O Coronel Feitosa foi injustamente acusado e condenado, nas instâncias de mérito do Poder Judiciário do Distrito Federal, pelo crime de concussão. A condenação, no entanto, desconsiderou provas absolutórias robustas e inequívocas, que demonstravam a ausência de qualquer conduta típica por parte do oficial.
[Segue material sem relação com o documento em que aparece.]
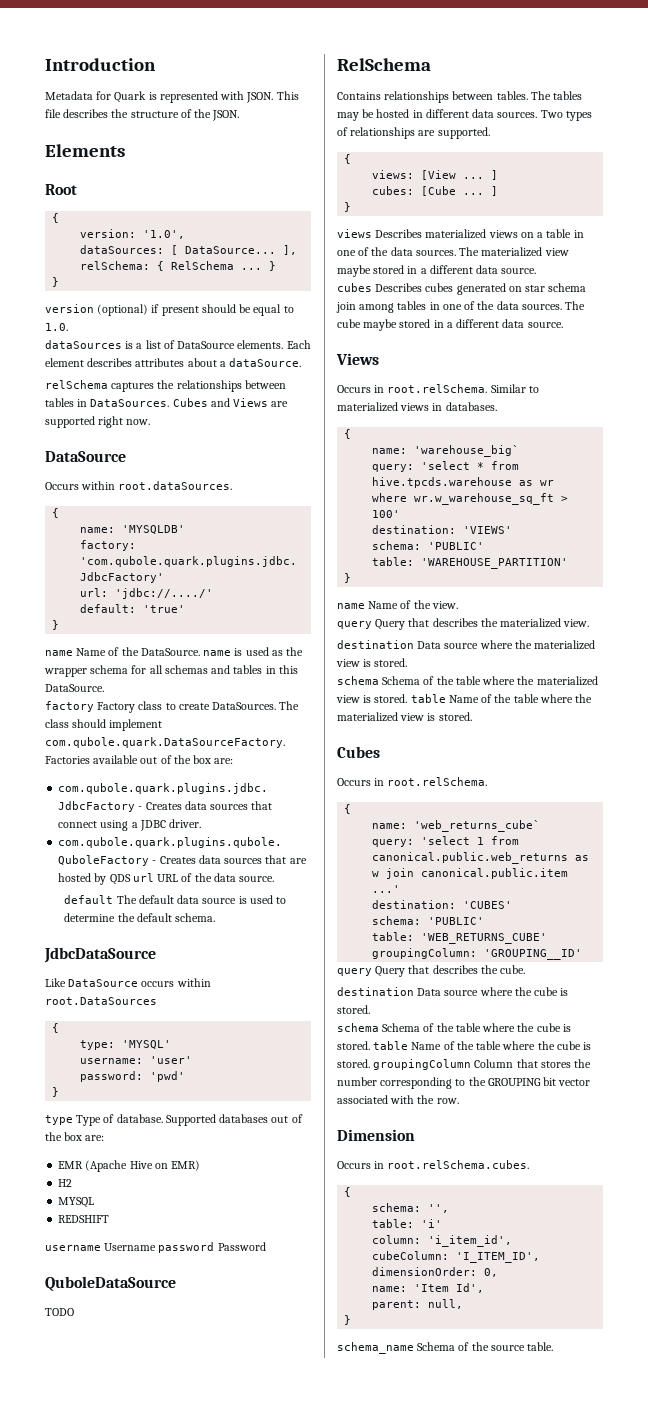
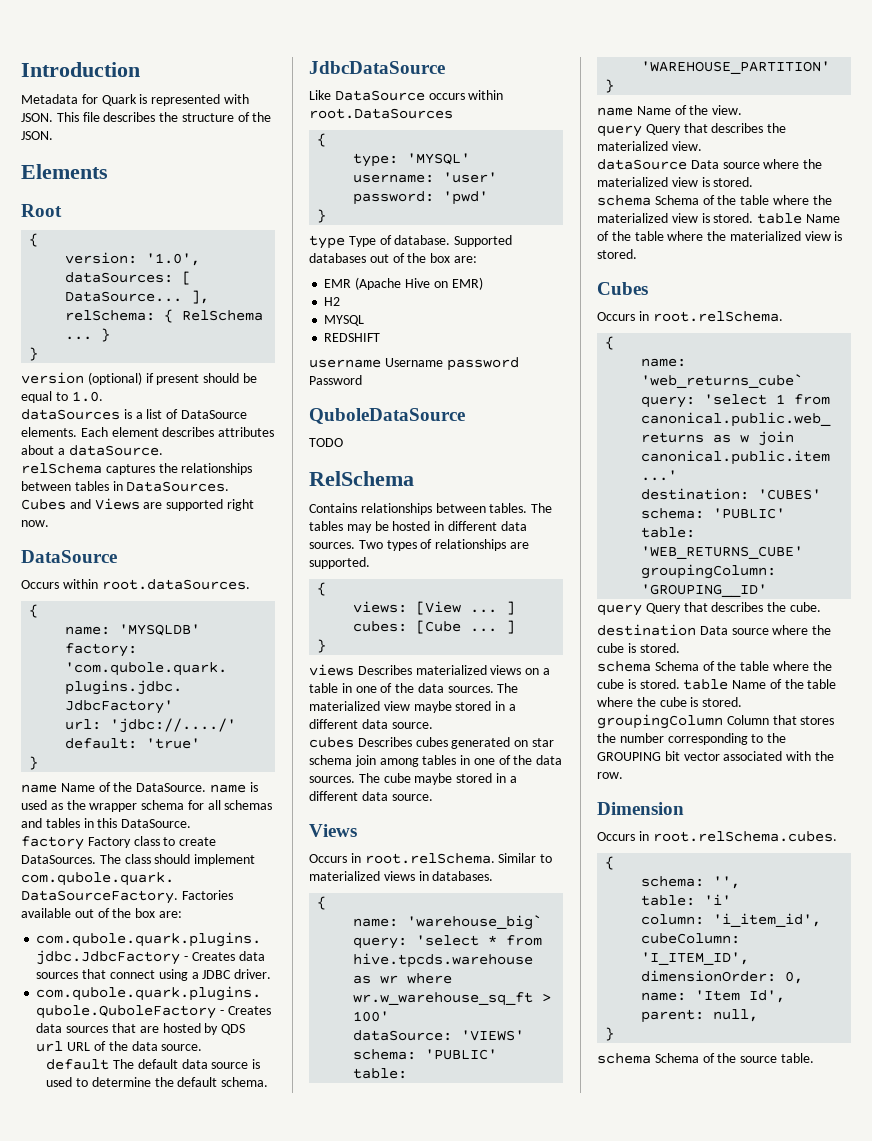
[372,525,457,534] destination: -> [353,1030,453,1041] dataSource:
[337,640,414,649] destination -> [597,159,687,170] dataSource
[337,1342,414,1354] schema_name -> [597,1053,651,1064] schema

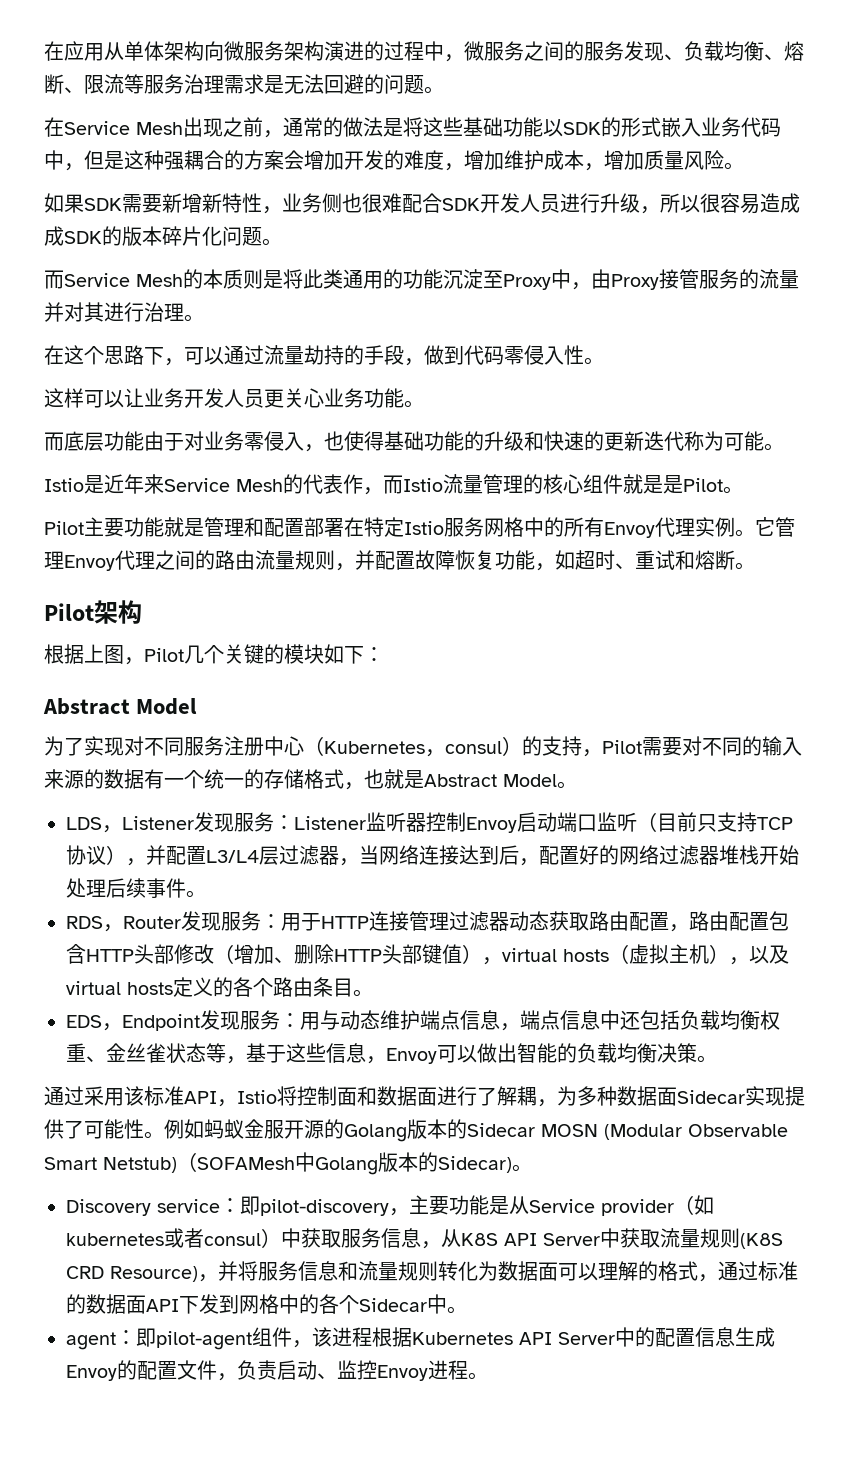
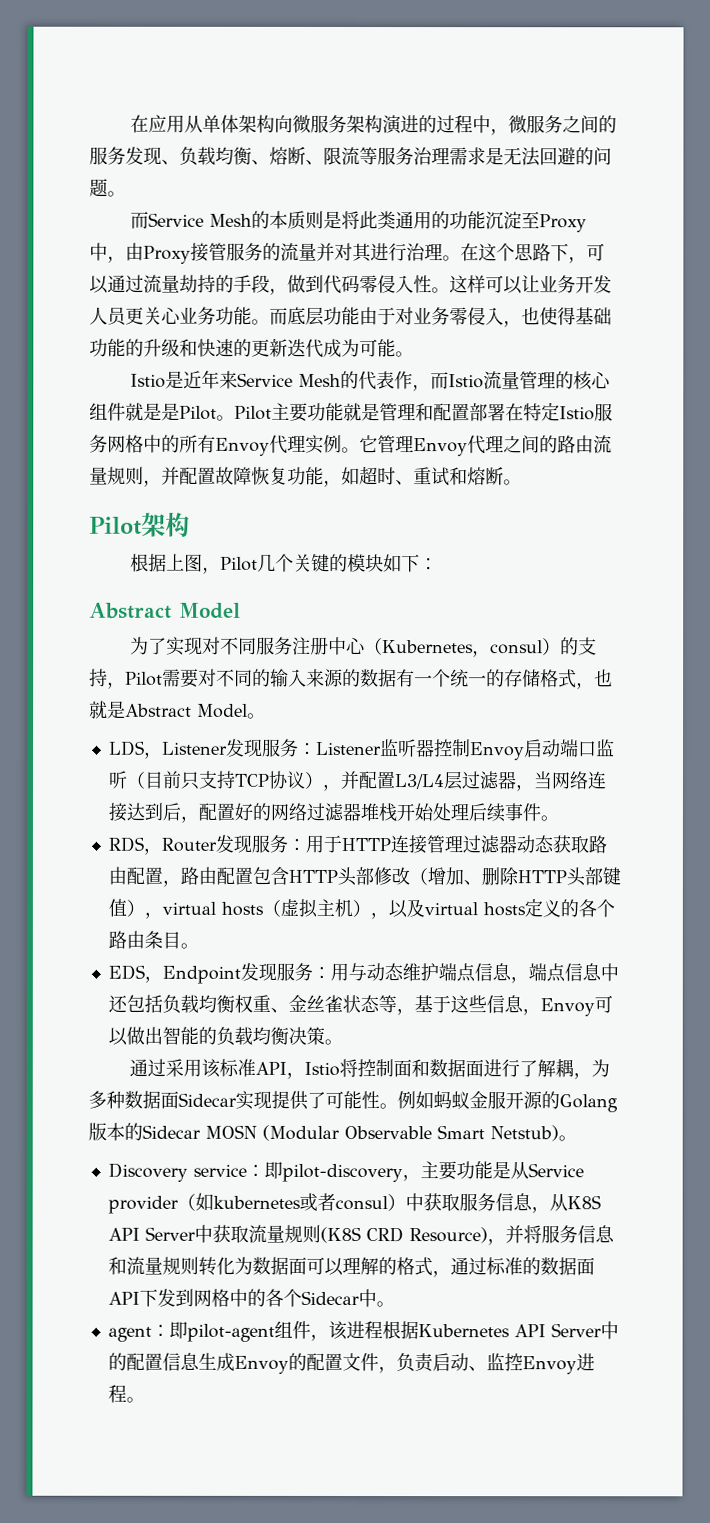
[44,117,781,138] [44,150,744,171] [44,193,800,214] [44,226,282,246] // 在Service Mesh出现之前，通常的做法是将这些基础功能以SDK的形式嵌入业务代码中，但是这种强耦合的方案会增加开发的难度，增加维护成本，增加质量风险。 // 如果SDK需要新增新特性，业务侧也很难配合SDK开发人员进行升级，所以很容易造成成SDK的版本碎片化问题。 -> (126, 193) none
(204, 318) // -> (461, 258) none
(604, 361) // -> (450, 290) none
(424, 404) // -> (270, 321) none
[684,431,704,451] 称 -> [323,338,342,357] 成
(743, 490) // -> (235, 417) none
[177,1152,512,1175] （SOFAMesh中Golang版本的Sidecar) -> (559, 1133) none

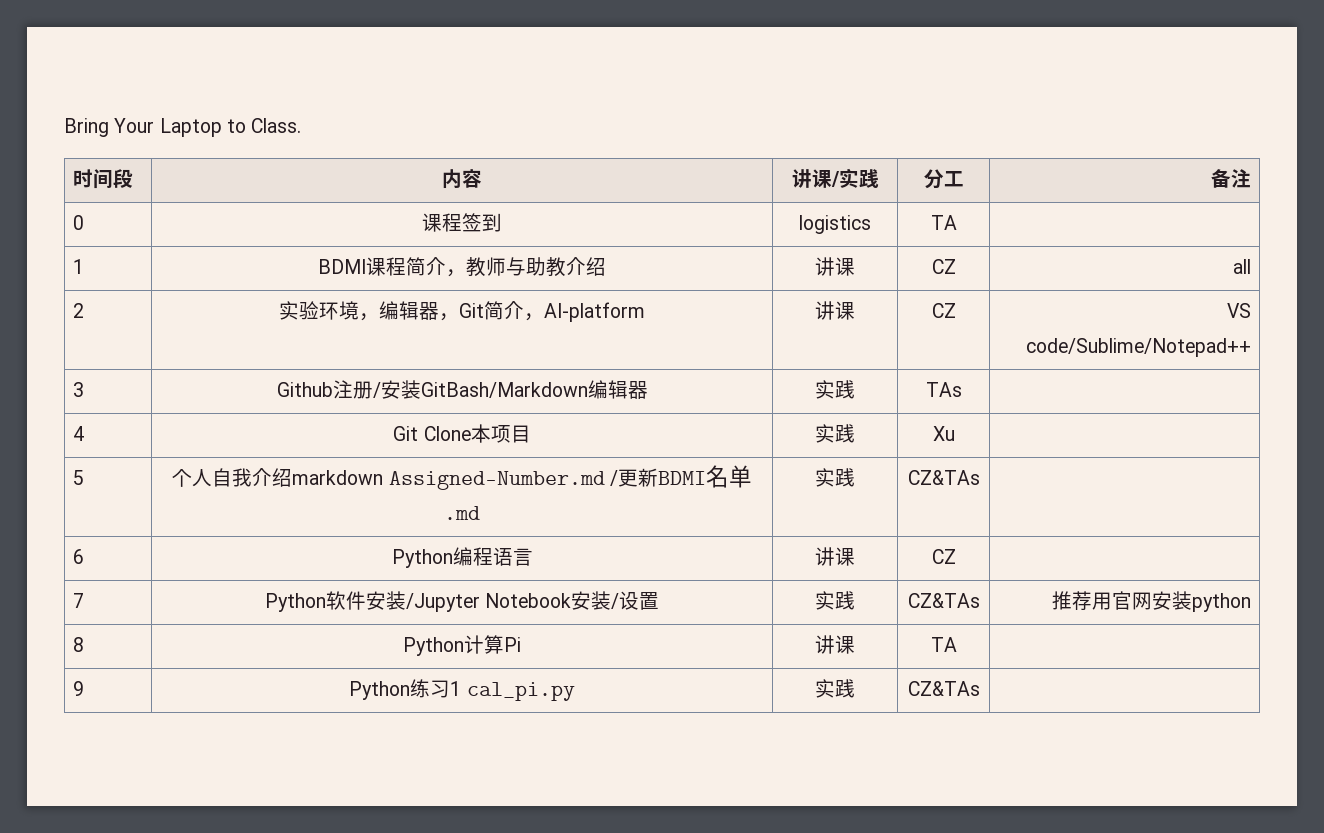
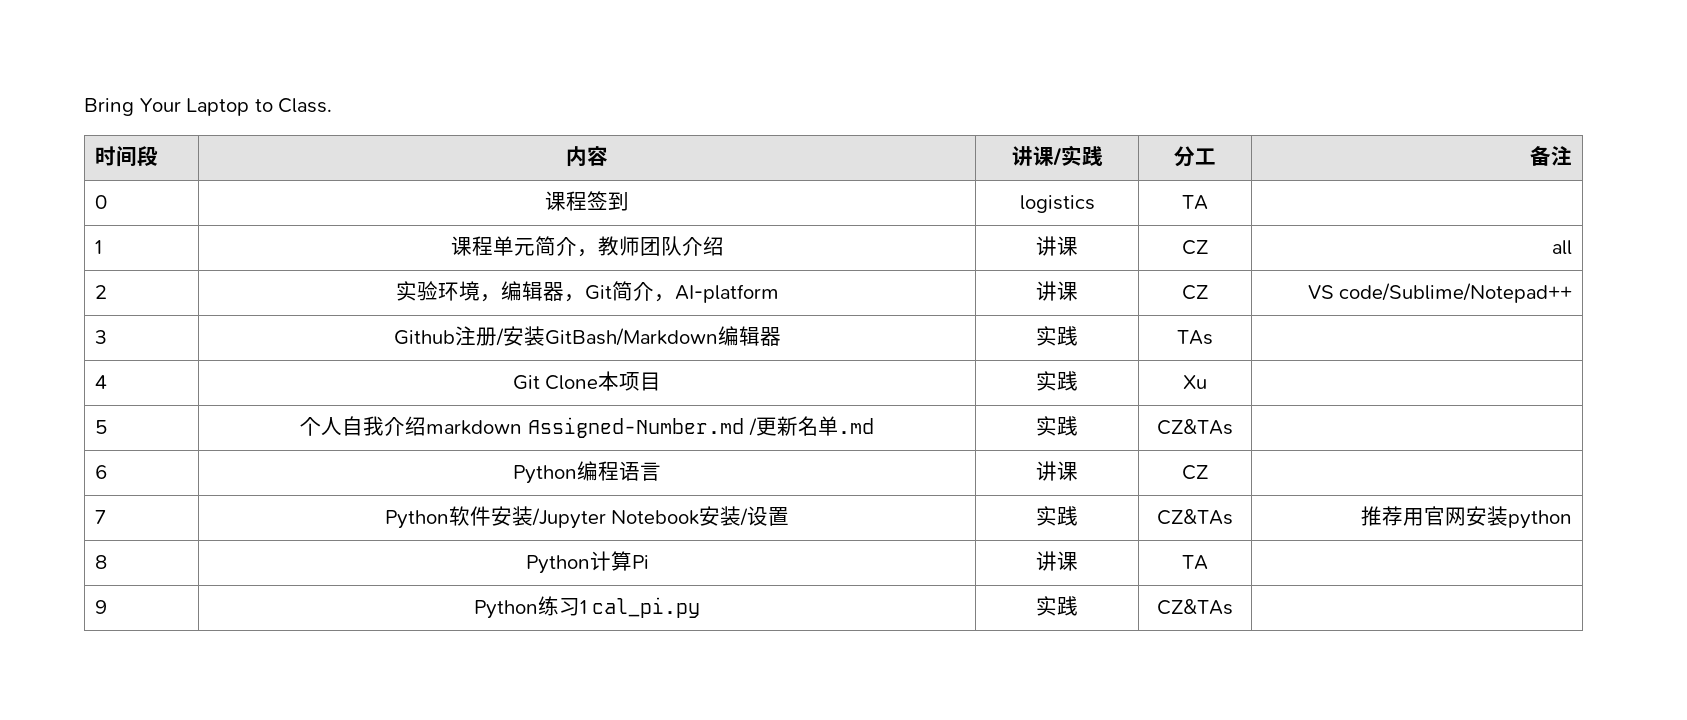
[318,257,406,276] BDMI课程 -> [450,236,535,256] 课程单元
[506,257,566,277] 与助教 -> [639,236,682,256] 团队
[657,471,706,485] BDMI -> (798, 426) none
Em seu lugar, deu-se prevalência a frágeis indícios acusatórios já desmentidos nos autos — cenário que impõe grave afronta às garantias do devido processo legal, da ampla defesa e da presunção de inocência.
É particularmente preocupante a manifestação do Ministério Público do Distrito Federal e Territórios (MPDFT) no curso do processo, ao sustentar, em documento oficial, que a “busca da verdade real” não seria o “único princípio do processo penal”. Tal postura foi acompanhada pela sentença condenatória de primeiro grau, que consignou, com perplexidade, que o “tipo de verdade que se busca” seria apenas “a juridicamente aceitável”. Essa concepção relativista da verdade afronta frontalmente os princípios mais elementares do Estado Democrático de Direito e compromete a legitimidade da condenação imposta.
Importa destacar que o próprio Conselho de Justificação da Polícia Militar do Distrito Federal, após análise minuciosa dos mesmos fatos, absolveu o Coronel Feitosa por ausência de comprovação de qualquer infração ético-disciplinar ou ilícito penal. Tal decisão administrativa/ética, proferida por um colegiado técnico isento, corrobora a narrativa da inocência e evidencia a impropriedade da condenação judicial.
Ademais, a defesa apresentou, de forma tempestiva, um pedido de suspensão do feito para que fosse viabilizado o Acordo de Não Persecução Penal (ANPP) nos embargos de declaração que tramitam no STF, conforme autorizado pelo próprio Supremo em recente precedente que admite a aplicação do ANPP em processos ainda não transitados em julgado. Tal pleito está atualmente sob exame da Suprema Corte e representa uma via legítima e justa para a reparação da indevida criminalização de um oficial que sempre pautou sua trajetória pela ética e pelo serviço à sociedade.
A defesa seguirá atuando com firmeza para que se restabeleça a verdade dos fatos e para que se reconheça, nos autos e perante a opinião pública, a inocência do Coronel Francisco Eronildo Feitosa Rodrigues.”
Nota da PMDF:
“A Polícia Militar do Distrito Federal informa que, à época dos fatos, foram adotadas todas as medidas de apuração destinadas à confirmação dos ilícitos e à responsabilização penal e disciplinar cabíveis, com estrita observância à legalidade, à ética e aos princípios que regem a Administração Pública.
Com a adoção das providências cabíveis, a PMDF reafirma seu compromisso com a integridade, o respeito à coisa pública e a transparência no exercício de suas funções.
O resultado das apurações foi devidamente encaminhado ao Poder Judiciário, a quem cabe a apreciação e aplicação das sanções penais e de eventuais efeitos secundários.”